**課題 1**
抜粋文の「漫画やアニメなら、背景に静電気のような火花が散っている。」から「たびにこうお声掛けしていた。」までを、「たびにこうお声掛けしていた。」も含めて一字一句違えずに書き写してください。

**抜粋文**

* * *

後輩が、なにかの折に「わたしのためにごめんなさい」と言った。

主旨が違うけれど、頭の中で「けんかをやめて~ふたりをとめて~わたしのために~争わないで~」と河合奈保子さんが歌う。

彼女は本当に感じのいいお嬢さんで、甘えと怠惰の権化のような頼みでも、いやな顔ひとつせず引き受ける。

この発言と一緒に、春風が吹いたような気がした。
漫画やアニメなら、背景に淡いピンクの花びらが舞っている。

「それはこれをこうしたら簡単ですよ」と親切を装い、暗に「それは自分でやってください」と峰打ちするわたしとは大違いだ。
漫画やアニメなら、背景に静電気のような火花が散っている。

「わたしのために」なんて、一歩間違えれば勘違いに聞こえそうな言い回しだけれど、やさしい彼女の言葉に邪念などなかった。

わたしもそんな風に言ってみたい。

でも、間違いなくさざなみのような失笑とともに「いやあんたのためじゃないわー」と返され、穴があったら入りたくなりそうだ。

言ってみたい言い回しと、言ってみて気持ちがいい言い回しは違うのだ。

百貨店で販売員をしていたとき、開店後1分間は背筋をピンと伸ばし、静待機でお客様が通られるたびにこうお声掛けしていた。

「おはようございます、いらっしゃいませ」

自発的なものではなく、百貨店には大抵あるルール。

販売職は気が重いことも多かったが、これはなんだか快感だった。

何てことのない普通のあいさつなのだが、自分の城へ客人を招き入れているかのような錯覚に陥る。心の中では「みなのもの、ようこそいらっしゃった。今日は楽しんでいってくれたまえ」くらいの感じで言っていた。

城主になったことはないし、百貨店の地階だし、自分も雇われの身なのに。

以前の上司は、気づいたら席にいないタイプの人だった。

* * *

空間関係データ
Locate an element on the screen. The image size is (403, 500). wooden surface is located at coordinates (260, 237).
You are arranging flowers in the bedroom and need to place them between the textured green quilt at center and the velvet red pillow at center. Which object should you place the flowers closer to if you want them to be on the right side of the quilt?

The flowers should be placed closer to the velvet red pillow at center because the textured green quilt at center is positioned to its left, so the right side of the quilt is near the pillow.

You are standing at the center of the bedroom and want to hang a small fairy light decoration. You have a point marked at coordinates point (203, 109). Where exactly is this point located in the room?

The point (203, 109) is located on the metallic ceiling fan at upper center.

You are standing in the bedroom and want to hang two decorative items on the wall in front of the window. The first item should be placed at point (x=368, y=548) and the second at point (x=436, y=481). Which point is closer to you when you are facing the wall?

* * *

**課題 2**
記録のうち「You are standing at」を含む行から記録の最後の行までを、「bedroom」だけを「living room」に置き換え、ほかは一切変えずに書き直してください。その範囲の行だけを示してください。

**正解 1**
漫画やアニメなら、背景に静電気のような火花が散っている。

「わたしのために」なんて、一歩間違えれば勘違いに聞こえそうな言い回しだけれど、やさしい彼女の言葉に邪念などなかった。

わたしもそんな風に言ってみたい。

でも、間違いなくさざなみのような失笑とともに「いやあんたのためじゃないわー」と返され、穴があったら入りたくなりそうだ。

言ってみたい言い回しと、言ってみて気持ちがいい言い回しは違うのだ。

百貨店で販売員をしていたとき、開店後1分間は背筋をピンと伸ばし、静待機でお客様が通られるたびにこうお声掛けしていた。

**正解 2**
You are standing at the center of the living room and want to hang a small fairy light decoration. You have a point marked at coordinates point (203, 109). Where exactly is this point located in the room?

The point (203, 109) is located on the metallic ceiling fan at upper center.

You are standing in the living room and want to hang two decorative items on the wall in front of the window. The first item should be placed at point (x=368, y=548) and the second at point (x=436, y=481). Which point is closer to you when you are facing the wall?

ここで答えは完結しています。